L'Association des nations de l'Asie du Sud-Est (ASEAN) n'approuvera pas les élections organisées en Birmanie, dirigée par l'armée, selon le ministre malaisien des Affaires étrangères, Mohamad Hasan. M. Hasan a informé le Parlement mardi que les dirigeants de l'ASEAN avaient pris cette décision lors de leur sommet d'octobre, invoquant des préoccupations concernant l'absence de participation inclusive et libre au processus électoral.
Les récentes élections, les premières depuis que l'armée a évincé le gouvernement civil d'Aung San Suu Kyi en février 2021, ont été largement critiquées. Le parti politique soutenu par l'armée semblait prêt à obtenir une majorité parlementaire à l'issue du deuxième tour de scrutin au début du mois.
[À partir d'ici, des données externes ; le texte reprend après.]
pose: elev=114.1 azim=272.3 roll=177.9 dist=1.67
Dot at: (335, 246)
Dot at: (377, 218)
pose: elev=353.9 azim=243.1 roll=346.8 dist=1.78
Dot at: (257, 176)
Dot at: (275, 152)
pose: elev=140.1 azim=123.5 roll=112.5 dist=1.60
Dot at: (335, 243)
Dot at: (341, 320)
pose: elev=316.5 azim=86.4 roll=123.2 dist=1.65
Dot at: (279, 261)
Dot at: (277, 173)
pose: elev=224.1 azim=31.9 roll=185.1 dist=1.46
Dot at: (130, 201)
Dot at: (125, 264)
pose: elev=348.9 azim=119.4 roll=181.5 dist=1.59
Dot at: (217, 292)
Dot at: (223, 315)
« La position de l'ASEAN est claire : nous ne pouvons pas approuver une élection qui manque d'inclusion et d'équité », a déclaré M. Hasan, soulignant l'engagement du bloc régional envers les principes démocratiques. Il a ajouté que cette décision reflète la profonde préoccupation de l'ASEAN face à la crise actuelle en Birmanie.
La prise de pouvoir militaire de 2021 en Birmanie a suscité une opposition généralisée, dégénérant en guerre civile. Les organisations de défense des droits de l'homme et les groupes d'opposition ont dénoncé les élections comme n'étant ni libres ni équitables, affirmant qu'il s'agit d'une tentative de l'armée de légitimer son pouvoir. Ces groupes soulignent les restrictions à la participation politique, la suppression de la dissidence et l'exclusion des figures clés de l'opposition comme autant de preuves du caractère imparfait de l'élection.
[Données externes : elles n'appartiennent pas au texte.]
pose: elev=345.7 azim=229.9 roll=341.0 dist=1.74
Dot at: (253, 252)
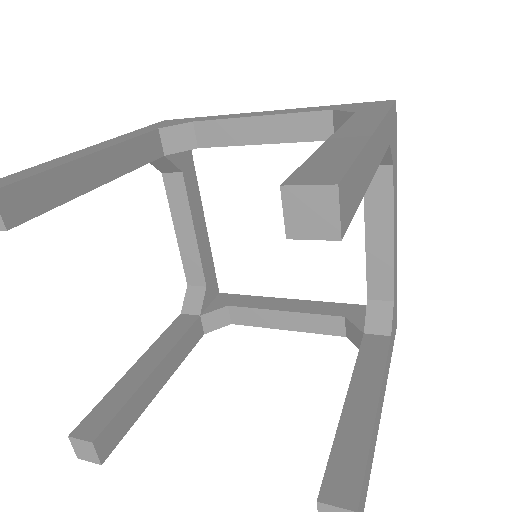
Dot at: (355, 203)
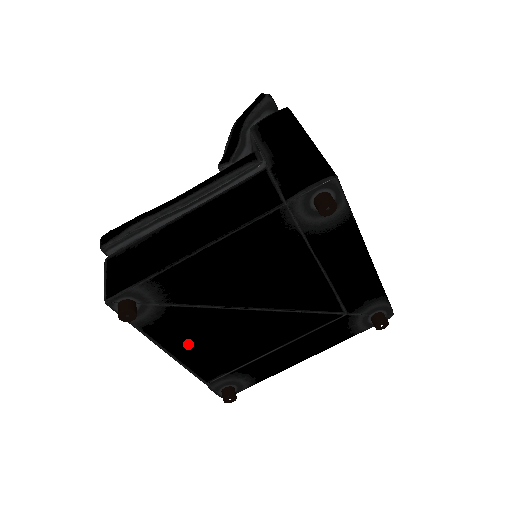
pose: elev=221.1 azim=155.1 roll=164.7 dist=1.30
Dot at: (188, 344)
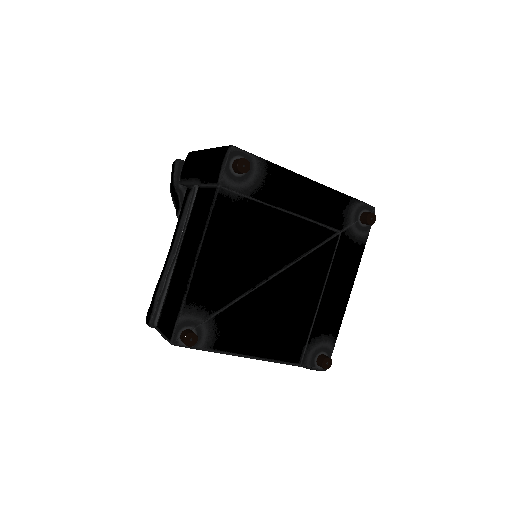
Dot at: (255, 339)
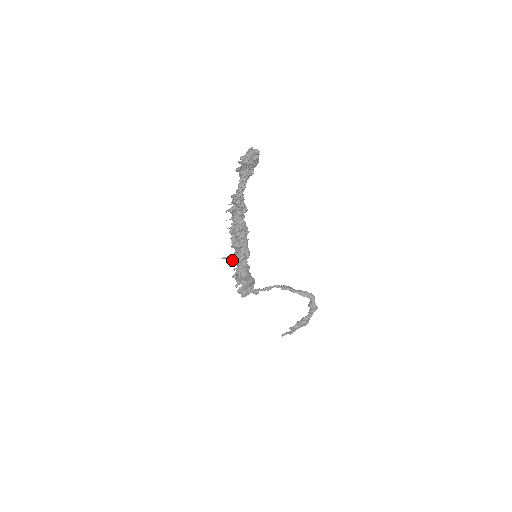
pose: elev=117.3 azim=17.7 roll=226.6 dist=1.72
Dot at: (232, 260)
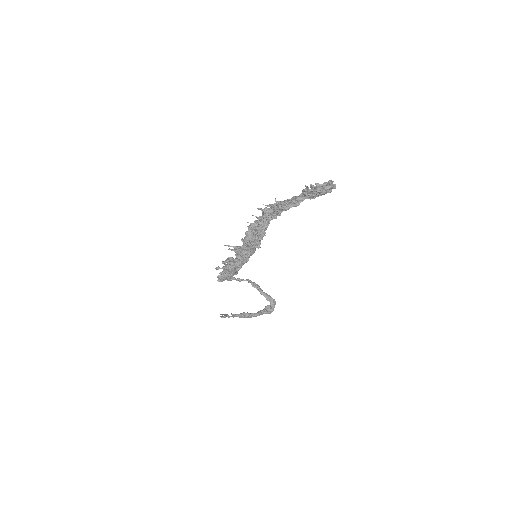
Dot at: (236, 252)
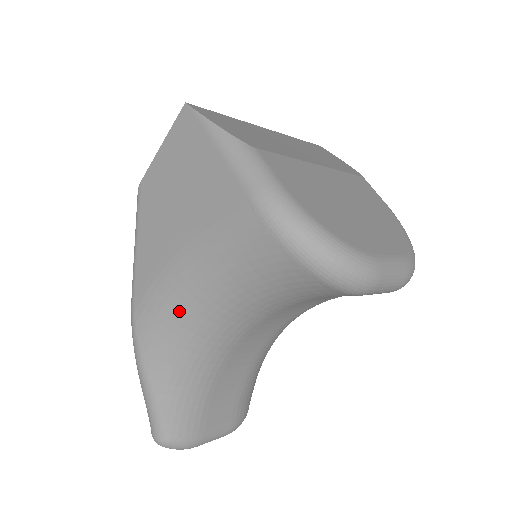
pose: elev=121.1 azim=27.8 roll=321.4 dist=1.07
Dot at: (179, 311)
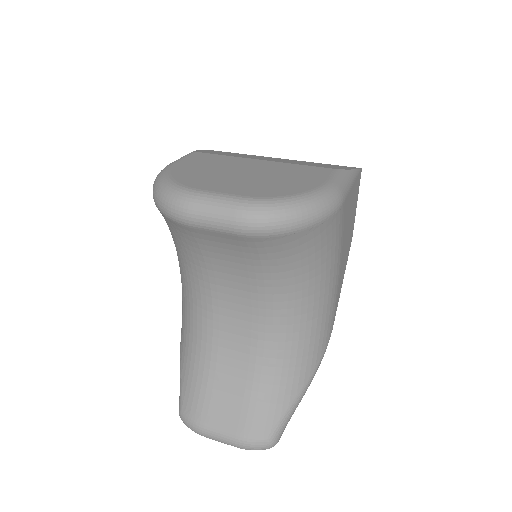
Dot at: occluded
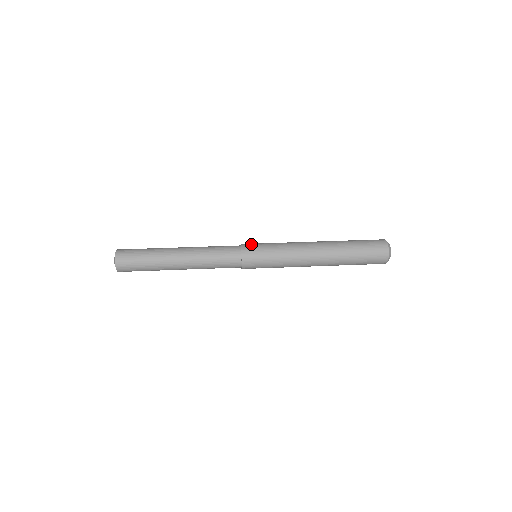
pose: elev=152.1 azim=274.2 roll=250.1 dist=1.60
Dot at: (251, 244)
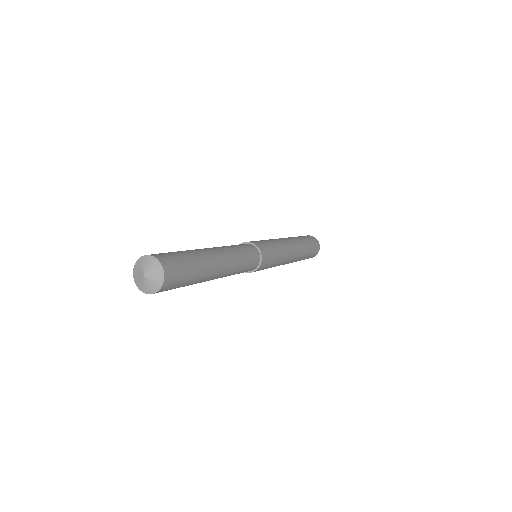
Dot at: (264, 246)
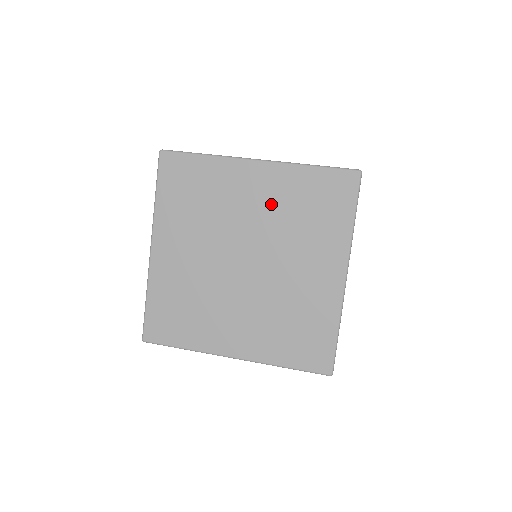
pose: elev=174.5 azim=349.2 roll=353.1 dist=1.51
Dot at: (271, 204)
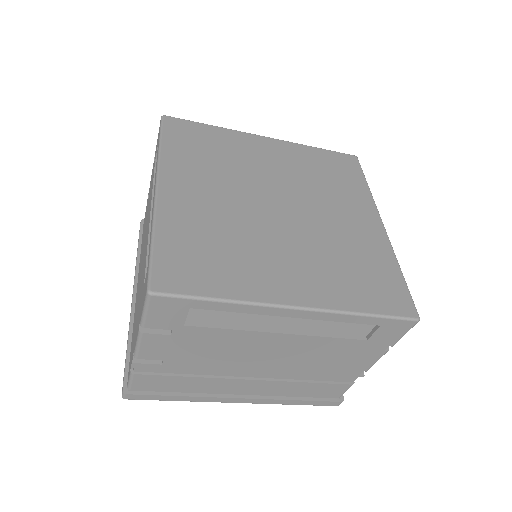
Dot at: (291, 166)
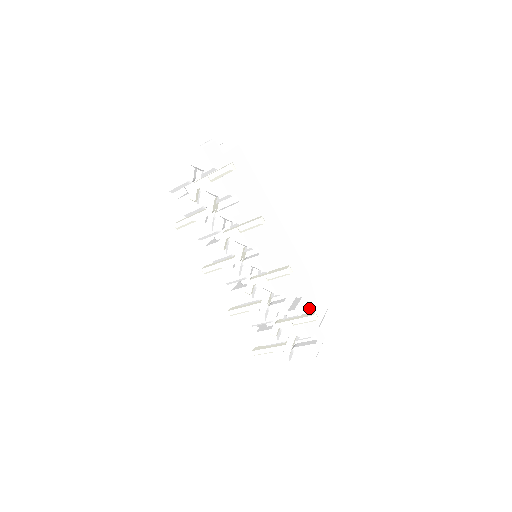
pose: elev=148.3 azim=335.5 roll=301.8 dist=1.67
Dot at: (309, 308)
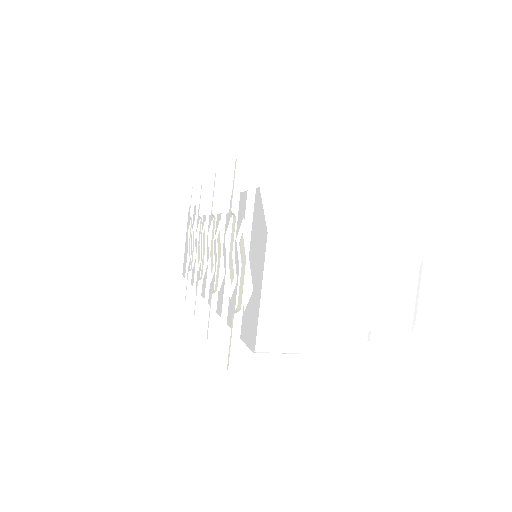
Dot at: occluded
La situation en Birmanie est un défi persistant pour l'ASEAN, qui a eu du mal à trouver une approche unifiée pour résoudre la crise. Les efforts du bloc pour faciliter le dialogue entre la junte militaire et les forces d'opposition ont donné des résultats limités. L'envoyé spécial de l'ASEAN en Birmanie a eu des difficultés à accéder aux principales parties prenantes, notamment Aung San Suu Kyi, qui reste détenue.
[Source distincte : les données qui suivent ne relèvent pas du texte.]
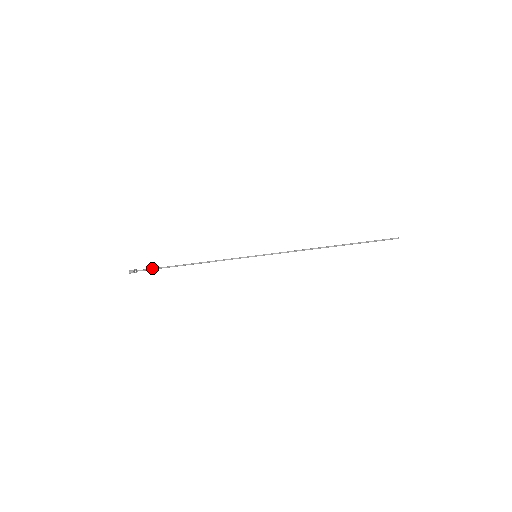
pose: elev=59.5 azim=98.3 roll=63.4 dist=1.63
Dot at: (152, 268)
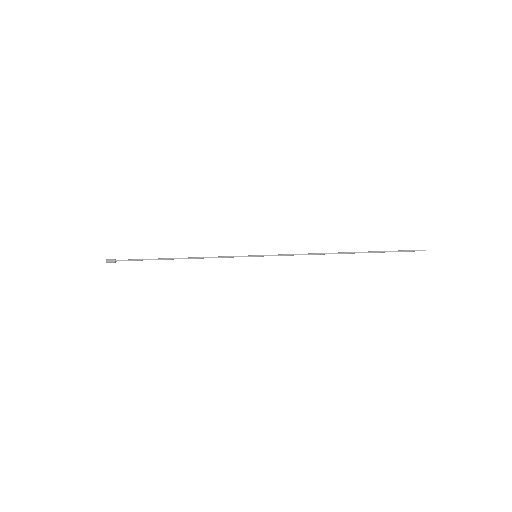
Dot at: occluded
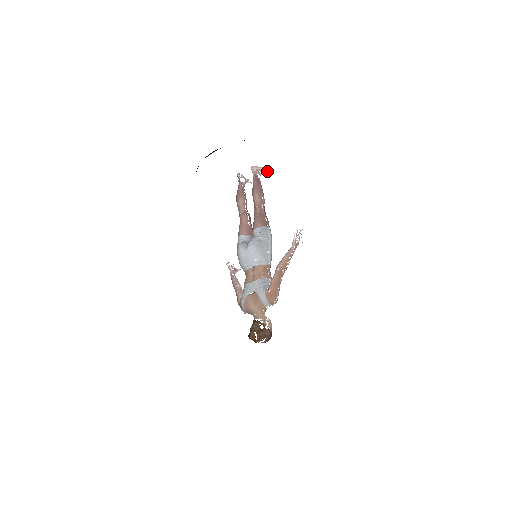
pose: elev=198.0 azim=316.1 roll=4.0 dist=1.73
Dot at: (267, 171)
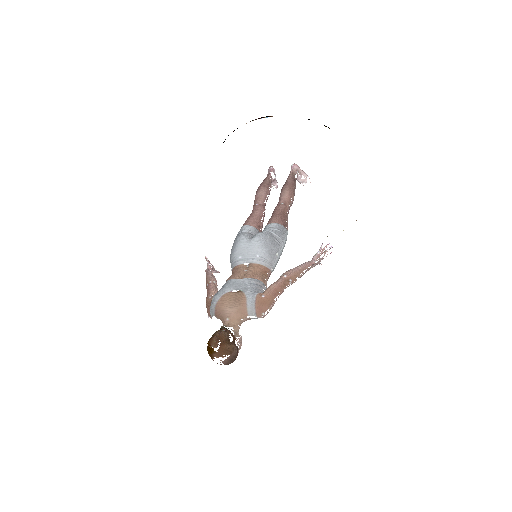
Dot at: (305, 179)
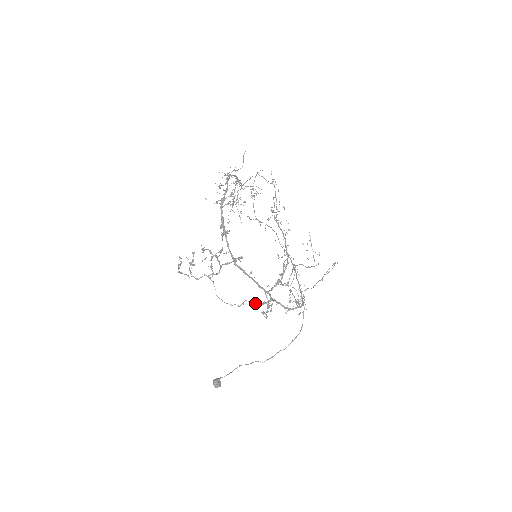
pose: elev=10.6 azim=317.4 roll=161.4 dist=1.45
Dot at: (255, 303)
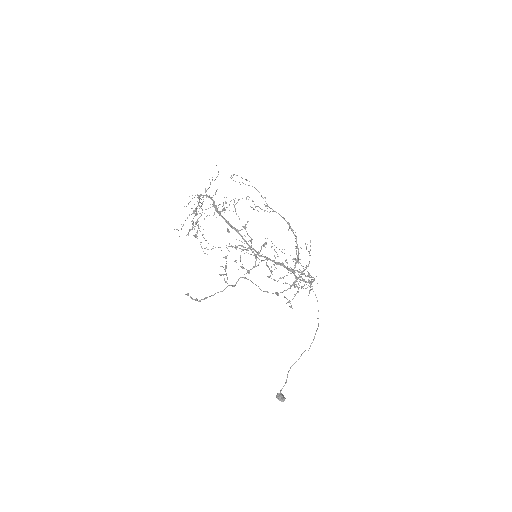
Dot at: (284, 290)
La décision de ne pas approuver les élections souligne la désapprobation continue de l'ASEAN à l'égard du régime militaire et de ses tentatives de consolidation du pouvoir. Toutefois, l'absence de consensus au sein de l'ASEAN sur la manière de s'engager efficacement avec la Birmanie reste un obstacle important à la résolution de la crise. L'avenir de la Birmanie et de ses relations avec l'ASEAN reste incertain, la violence et l'instabilité politique persistantes posant des défis importants à la stabilité régionale.